Problem details:
Should a line in the entries below contain "Rocío", return that line.

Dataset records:

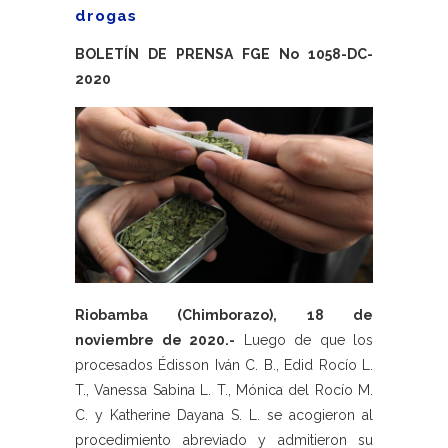
drogas
BOLETÍN DE PRENSA FGE No 1058-DC-
2020
Riobamba (Chimborazo), 18 de
noviembre de 2020.-
Luego de que los
procesados Édisson Iván C. B., Edid Rocío L.
T., Vanessa Sabina L. T., Mónica del Rocío M.
C. y Katherine Dayana S. L. se acogieron al
procedimiento abreviado y admitieron su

Written response:
procesados Édisson Iván C. B., Edid Rocío L.
T., Vanessa Sabina L. T., Mónica del Rocío M.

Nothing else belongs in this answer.